> [What to do]: Give the listing again in full, exactly as written.

> [Task data]:
****************
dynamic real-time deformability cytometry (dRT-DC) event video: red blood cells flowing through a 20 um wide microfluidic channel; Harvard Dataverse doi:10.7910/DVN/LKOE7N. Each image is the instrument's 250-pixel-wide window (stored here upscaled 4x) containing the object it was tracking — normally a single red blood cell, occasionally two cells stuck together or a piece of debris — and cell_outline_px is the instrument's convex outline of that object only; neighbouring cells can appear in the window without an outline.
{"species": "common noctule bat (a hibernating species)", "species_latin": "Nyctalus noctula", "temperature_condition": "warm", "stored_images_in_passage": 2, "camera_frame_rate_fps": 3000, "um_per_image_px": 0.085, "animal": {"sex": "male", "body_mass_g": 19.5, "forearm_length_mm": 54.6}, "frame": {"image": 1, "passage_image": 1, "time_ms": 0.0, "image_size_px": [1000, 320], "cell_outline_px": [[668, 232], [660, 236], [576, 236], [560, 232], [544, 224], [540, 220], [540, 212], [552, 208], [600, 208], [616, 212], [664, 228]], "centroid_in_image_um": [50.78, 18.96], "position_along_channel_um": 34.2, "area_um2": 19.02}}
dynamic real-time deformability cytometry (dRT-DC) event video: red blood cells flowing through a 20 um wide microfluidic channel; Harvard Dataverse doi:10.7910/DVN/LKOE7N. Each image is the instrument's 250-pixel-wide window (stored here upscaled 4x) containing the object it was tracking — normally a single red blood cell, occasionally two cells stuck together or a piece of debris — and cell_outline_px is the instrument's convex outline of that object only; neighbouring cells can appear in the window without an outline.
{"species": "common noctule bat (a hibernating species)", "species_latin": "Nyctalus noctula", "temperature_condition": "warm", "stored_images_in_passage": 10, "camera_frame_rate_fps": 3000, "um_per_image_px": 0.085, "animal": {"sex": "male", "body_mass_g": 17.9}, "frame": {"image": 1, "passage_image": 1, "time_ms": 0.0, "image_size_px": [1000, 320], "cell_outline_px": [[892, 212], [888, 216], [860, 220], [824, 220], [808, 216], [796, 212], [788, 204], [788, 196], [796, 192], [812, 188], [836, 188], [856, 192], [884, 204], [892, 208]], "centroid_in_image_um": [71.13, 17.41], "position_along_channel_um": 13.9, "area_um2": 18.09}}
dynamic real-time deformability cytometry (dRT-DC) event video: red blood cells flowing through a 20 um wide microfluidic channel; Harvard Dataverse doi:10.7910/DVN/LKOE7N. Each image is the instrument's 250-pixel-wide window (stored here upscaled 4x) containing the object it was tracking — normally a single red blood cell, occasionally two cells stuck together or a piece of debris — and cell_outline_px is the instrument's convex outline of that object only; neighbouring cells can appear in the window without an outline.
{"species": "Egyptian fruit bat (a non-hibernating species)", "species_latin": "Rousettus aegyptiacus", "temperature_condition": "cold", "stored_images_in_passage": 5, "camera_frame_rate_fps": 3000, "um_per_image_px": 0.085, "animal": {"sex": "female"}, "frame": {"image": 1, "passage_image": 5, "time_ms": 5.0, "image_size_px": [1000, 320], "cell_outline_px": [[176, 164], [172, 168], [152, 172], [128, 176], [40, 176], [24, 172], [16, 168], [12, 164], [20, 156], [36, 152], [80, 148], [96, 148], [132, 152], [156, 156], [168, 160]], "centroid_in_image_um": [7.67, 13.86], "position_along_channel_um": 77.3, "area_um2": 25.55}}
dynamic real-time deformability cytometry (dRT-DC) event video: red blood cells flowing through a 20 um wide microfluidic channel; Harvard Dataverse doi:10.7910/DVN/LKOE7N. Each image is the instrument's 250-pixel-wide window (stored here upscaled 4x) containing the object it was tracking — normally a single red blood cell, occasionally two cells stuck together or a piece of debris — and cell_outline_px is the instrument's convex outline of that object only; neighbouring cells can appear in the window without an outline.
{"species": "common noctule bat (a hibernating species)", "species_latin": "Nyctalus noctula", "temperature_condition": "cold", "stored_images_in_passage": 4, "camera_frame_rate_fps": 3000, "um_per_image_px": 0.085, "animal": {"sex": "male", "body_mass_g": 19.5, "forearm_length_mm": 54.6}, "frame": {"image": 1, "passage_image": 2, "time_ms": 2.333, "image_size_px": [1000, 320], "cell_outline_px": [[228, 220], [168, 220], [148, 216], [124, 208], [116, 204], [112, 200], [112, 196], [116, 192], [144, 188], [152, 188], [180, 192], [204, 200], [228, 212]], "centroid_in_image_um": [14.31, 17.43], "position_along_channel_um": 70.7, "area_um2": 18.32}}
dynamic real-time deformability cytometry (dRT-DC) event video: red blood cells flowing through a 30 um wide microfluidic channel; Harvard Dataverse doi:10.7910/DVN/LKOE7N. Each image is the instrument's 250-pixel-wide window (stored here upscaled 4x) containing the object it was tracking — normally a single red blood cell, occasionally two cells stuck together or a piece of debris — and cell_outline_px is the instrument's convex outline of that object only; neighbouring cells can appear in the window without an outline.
****************
> [Exercise response]:
dynamic real-time deformability cytometry (dRT-DC) event video: red blood cells flowing through a 20 um wide microfluidic channel; Harvard Dataverse doi:10.7910/DVN/LKOE7N. Each image is the instrument's 250-pixel-wide window (stored here upscaled 4x) containing the object it was tracking — normally a single red blood cell, occasionally two cells stuck together or a piece of debris — and cell_outline_px is the instrument's convex outline of that object only; neighbouring cells can appear in the window without an outline.
{"species": "common noctule bat (a hibernating species)", "species_latin": "Nyctalus noctula", "temperature_condition": "warm", "stored_images_in_passage": 2, "camera_frame_rate_fps": 3000, "um_per_image_px": 0.085, "animal": {"sex": "male", "body_mass_g": 19.5, "forearm_length_mm": 54.6}, "frame": {"image": 1, "passage_image": 1, "time_ms": 0.0, "image_size_px": [1000, 320], "cell_outline_px": [[668, 232], [660, 236], [576, 236], [560, 232], [544, 224], [540, 220], [540, 212], [552, 208], [600, 208], [616, 212], [664, 228]], "centroid_in_image_um": [50.78, 18.96], "position_along_channel_um": 34.2, "area_um2": 19.02}}
dynamic real-time deformability cytometry (dRT-DC) event video: red blood cells flowing through a 20 um wide microfluidic channel; Harvard Dataverse doi:10.7910/DVN/LKOE7N. Each image is the instrument's 250-pixel-wide window (stored here upscaled 4x) containing the object it was tracking — normally a single red blood cell, occasionally two cells stuck together or a piece of debris — and cell_outline_px is the instrument's convex outline of that object only; neighbouring cells can appear in the window without an outline.
{"species": "common noctule bat (a hibernating species)", "species_latin": "Nyctalus noctula", "temperature_condition": "warm", "stored_images_in_passage": 10, "camera_frame_rate_fps": 3000, "um_per_image_px": 0.085, "animal": {"sex": "male", "body_mass_g": 17.9}, "frame": {"image": 1, "passage_image": 1, "time_ms": 0.0, "image_size_px": [1000, 320], "cell_outline_px": [[892, 212], [888, 216], [860, 220], [824, 220], [808, 216], [796, 212], [788, 204], [788, 196], [796, 192], [812, 188], [836, 188], [856, 192], [884, 204], [892, 208]], "centroid_in_image_um": [71.13, 17.41], "position_along_channel_um": 13.9, "area_um2": 18.09}}
dynamic real-time deformability cytometry (dRT-DC) event video: red blood cells flowing through a 20 um wide microfluidic channel; Harvard Dataverse doi:10.7910/DVN/LKOE7N. Each image is the instrument's 250-pixel-wide window (stored here upscaled 4x) containing the object it was tracking — normally a single red blood cell, occasionally two cells stuck together or a piece of debris — and cell_outline_px is the instrument's convex outline of that object only; neighbouring cells can appear in the window without an outline.
{"species": "Egyptian fruit bat (a non-hibernating species)", "species_latin": "Rousettus aegyptiacus", "temperature_condition": "cold", "stored_images_in_passage": 5, "camera_frame_rate_fps": 3000, "um_per_image_px": 0.085, "animal": {"sex": "female"}, "frame": {"image": 1, "passage_image": 5, "time_ms": 5.0, "image_size_px": [1000, 320], "cell_outline_px": [[176, 164], [172, 168], [152, 172], [128, 176], [40, 176], [24, 172], [16, 168], [12, 164], [20, 156], [36, 152], [80, 148], [96, 148], [132, 152], [156, 156], [168, 160]], "centroid_in_image_um": [7.67, 13.86], "position_along_channel_um": 77.3, "area_um2": 25.55}}
dynamic real-time deformability cytometry (dRT-DC) event video: red blood cells flowing through a 20 um wide microfluidic channel; Harvard Dataverse doi:10.7910/DVN/LKOE7N. Each image is the instrument's 250-pixel-wide window (stored here upscaled 4x) containing the object it was tracking — normally a single red blood cell, occasionally two cells stuck together or a piece of debris — and cell_outline_px is the instrument's convex outline of that object only; neighbouring cells can appear in the window without an outline.
{"species": "common noctule bat (a hibernating species)", "species_latin": "Nyctalus noctula", "temperature_condition": "cold", "stored_images_in_passage": 4, "camera_frame_rate_fps": 3000, "um_per_image_px": 0.085, "animal": {"sex": "male", "body_mass_g": 19.5, "forearm_length_mm": 54.6}, "frame": {"image": 1, "passage_image": 2, "time_ms": 2.333, "image_size_px": [1000, 320], "cell_outline_px": [[228, 220], [168, 220], [148, 216], [124, 208], [116, 204], [112, 200], [112, 196], [116, 192], [144, 188], [152, 188], [180, 192], [204, 200], [228, 212]], "centroid_in_image_um": [14.31, 17.43], "position_along_channel_um": 70.7, "area_um2": 18.32}}
dynamic real-time deformability cytometry (dRT-DC) event video: red blood cells flowing through a 30 um wide microfluidic channel; Harvard Dataverse doi:10.7910/DVN/LKOE7N. Each image is the instrument's 250-pixel-wide window (stored here upscaled 4x) containing the object it was tracking — normally a single red blood cell, occasionally two cells stuck together or a piece of debris — and cell_outline_px is the instrument's convex outline of that object only; neighbouring cells can appear in the window without an outline.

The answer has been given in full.